> What the task asks: Substitute "Fútbol" for every "Béisbol" in the material and write out all its lines again with nothing else altered. Leave the pictures out.

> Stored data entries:
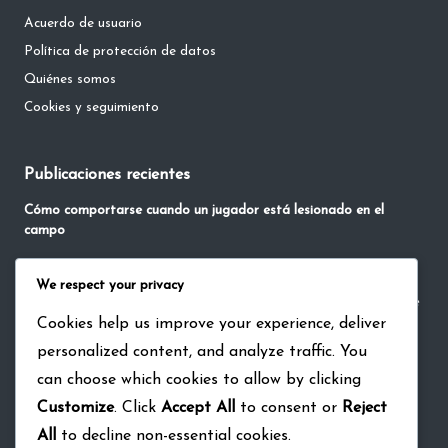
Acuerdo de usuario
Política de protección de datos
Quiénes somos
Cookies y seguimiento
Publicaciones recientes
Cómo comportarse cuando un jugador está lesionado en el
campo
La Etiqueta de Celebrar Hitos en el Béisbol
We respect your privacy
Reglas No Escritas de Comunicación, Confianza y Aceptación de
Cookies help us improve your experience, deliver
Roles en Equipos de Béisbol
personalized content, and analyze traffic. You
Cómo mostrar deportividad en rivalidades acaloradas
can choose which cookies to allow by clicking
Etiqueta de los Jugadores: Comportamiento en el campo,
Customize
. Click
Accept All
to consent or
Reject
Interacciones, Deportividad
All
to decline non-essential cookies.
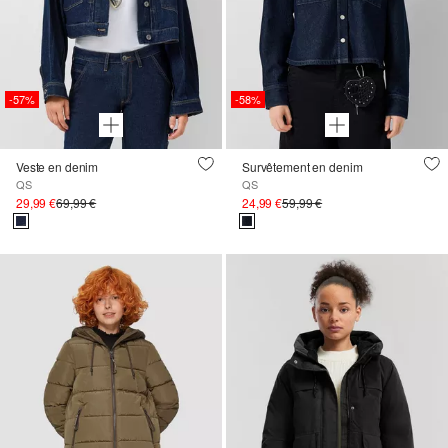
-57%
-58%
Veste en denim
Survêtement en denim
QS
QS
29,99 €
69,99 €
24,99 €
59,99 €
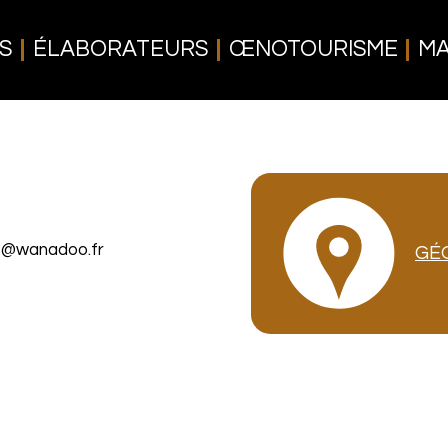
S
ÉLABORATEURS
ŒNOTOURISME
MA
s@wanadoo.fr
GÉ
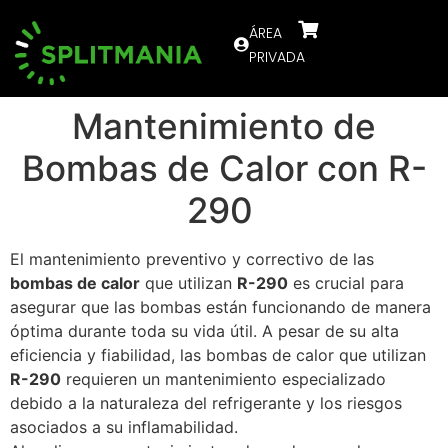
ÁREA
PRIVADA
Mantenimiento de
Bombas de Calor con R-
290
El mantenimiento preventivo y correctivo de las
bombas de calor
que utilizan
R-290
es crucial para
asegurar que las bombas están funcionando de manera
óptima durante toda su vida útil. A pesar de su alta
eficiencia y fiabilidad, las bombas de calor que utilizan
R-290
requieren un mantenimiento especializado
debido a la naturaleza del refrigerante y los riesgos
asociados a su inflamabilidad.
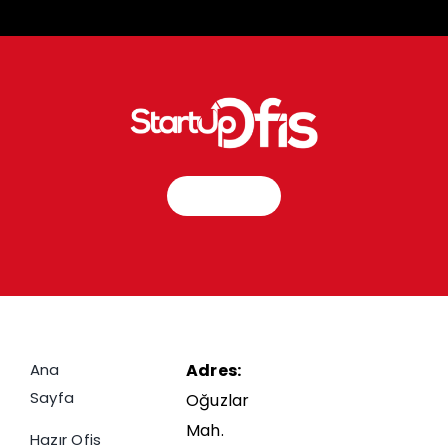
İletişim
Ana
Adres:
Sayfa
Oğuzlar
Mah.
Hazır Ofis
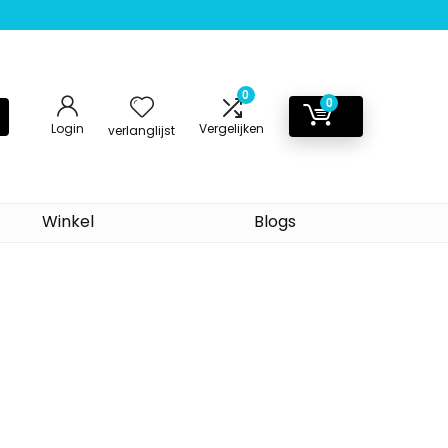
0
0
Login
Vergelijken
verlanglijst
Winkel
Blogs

> Exercise answer:
Acuerdo de usuario
Política de protección de datos
Quiénes somos
Cookies y seguimiento
Publicaciones recientes
Cómo comportarse cuando un jugador está lesionado en el
campo
La Etiqueta de Celebrar Hitos en el Fútbol
We respect your privacy
Reglas No Escritas de Comunicación, Confianza y Aceptación de
Cookies help us improve your experience, deliver
Roles en Equipos de Fútbol
personalized content, and analyze traffic. You
Cómo mostrar deportividad en rivalidades acaloradas
can choose which cookies to allow by clicking
Etiqueta de los Jugadores: Comportamiento en el campo,
Customize
. Click
Accept All
to consent or
Reject
Interacciones, Deportividad
All
to decline non-essential cookies.
-57%
-58%
Veste en denim
Survêtement en denim
QS
QS
29,99 €
69,99 €
24,99 €
59,99 €
S
ÉLABORATEURS
ŒNOTOURISME
MA
s@wanadoo.fr
GÉ
ÁREA
PRIVADA
Mantenimiento de
Bombas de Calor con R-
290
El mantenimiento preventivo y correctivo de las
bombas de calor
que utilizan
R-290
es crucial para
asegurar que las bombas están funcionando de manera
óptima durante toda su vida útil. A pesar de su alta
eficiencia y fiabilidad, las bombas de calor que utilizan
R-290
requieren un mantenimiento especializado
debido a la naturaleza del refrigerante y los riesgos
asociados a su inflamabilidad.
İletişim
Ana
Adres:
Sayfa
Oğuzlar
Mah.
Hazır Ofis
0
0
Login
Vergelijken
verlanglijst
Winkel
Blogs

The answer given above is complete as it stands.